Einmal probierte ich die Salbe selbst aus: Erst angenehm warm, wurde sie innerhalb weniger Minuten zu einem brennenden, stechenden Inferno. Meine Haut glühte rot, und ich versuchte verzweifelt, die Salbe mit Wasser und Seife zu entfernen. Später fragte ich meinen Vater, wie er das nur aushalte. Er zuckte die Schultern und sagte trocken: „Gegen die Rheumaschmerzen spüre ich das kaum. Die Wärme tut mir gut.“
In unserem Dorf fanden immer wieder Feste statt – Schützenfeste meist im Zelt, Sänger- oder Feuerwehrfeste sowie Hochzeiten im Saal der einzigen Gastwirtschaft. An eine solche Feier auf dem Saal erinnere ich mich noch heute mit einem Schmunzeln.

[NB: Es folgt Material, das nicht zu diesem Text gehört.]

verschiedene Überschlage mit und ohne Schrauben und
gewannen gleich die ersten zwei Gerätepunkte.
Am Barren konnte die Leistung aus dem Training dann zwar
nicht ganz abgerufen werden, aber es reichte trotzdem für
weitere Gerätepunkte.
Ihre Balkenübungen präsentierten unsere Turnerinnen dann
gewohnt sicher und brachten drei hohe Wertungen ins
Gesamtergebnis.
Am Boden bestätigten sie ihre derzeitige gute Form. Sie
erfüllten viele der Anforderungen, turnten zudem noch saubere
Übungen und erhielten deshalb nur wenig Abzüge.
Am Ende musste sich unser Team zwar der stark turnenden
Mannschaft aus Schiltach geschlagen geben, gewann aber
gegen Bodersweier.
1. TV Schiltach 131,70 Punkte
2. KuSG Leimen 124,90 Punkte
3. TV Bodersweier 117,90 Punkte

Es war ein früher Samstagabend, als meine Eltern „gestiefelt und gespornt“ das Haus verließen und zum Fest gingen. Wir Kinder waren mittlerweile alt genug, um uns bis zu einer vereinbarten Uhrzeit ebenfalls dort aufzuhalten. Eine Drei-Mann-Kapelle spielte ältere und neuere Schlager, gelegentlich auch einen Walzer. Man saß an langen Tischen, trank Bier, Wein oder Schnaps und plauderte über Alltägliches. Bald wagten sich die ersten Männer – vom Alkohol enthemmt und vom Rhythmus animiert – auf die Tanzfläche. Gesellschaftlich gehörte es sich beinahe, im Laufe des Abends mit jeder anwesenden Dame zumindest einmal getanzt zu haben. Und sollte man „versehentlich“ eine übersehen, gab es immer noch die heiß ersehnte Damenwahl.

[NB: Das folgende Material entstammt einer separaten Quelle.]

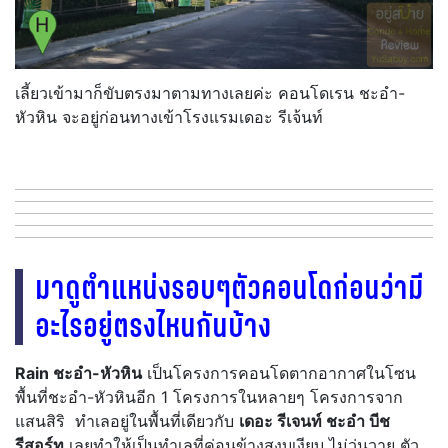
เลี้ยวเข้ามาก็ขับตรงมาตามทางเลยค่ะ คอนโดเรน ชะอำ-
หัวหิน จะอยู่ก่อนทางเข้าโรงแรมเดอะ รีเจ้นท์
มาดูตำแหน่งรอบๆตัวคอนโดก่อนว่ามี
อะไรอยู่ตรงไหนกันบ้าง
Rain ชะอำ-หัวหิน
เป็นโครงการคอนโดตากอากาศในโซน
พื้นที่ชะอำ-หัวหินอีก 1 โครงการในหลายๆ โครงการจาก
แสนสิริ ทำเลอยู่ในพื้นที่เดียวกับ
เดอะ รีเจนท์ ชะอำ บีช
รีสอร์ท
เลยทำให้เป็นทำเลที่ค่อนข้างสงบเงียบ ไม่วุ่นวาย ตัว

Mein Vater tanzte leidenschaftlich gern und außergewöhnlich gut. Trotz seiner geringen Körpergröße war er bei den Frauen ein begehrter Tanzpartner – die Damenwahl entging ihm praktisch nie. Und wenn er schwungvoll übers Parkett glitt, waren seine rheumatischen Beschwerden wie weggeblasen. Vorsorglich hatte er sich wie gewohnt zu Hause mit Rheumasalbe eingerieben, um den Abend unbeschwert genießen zu können.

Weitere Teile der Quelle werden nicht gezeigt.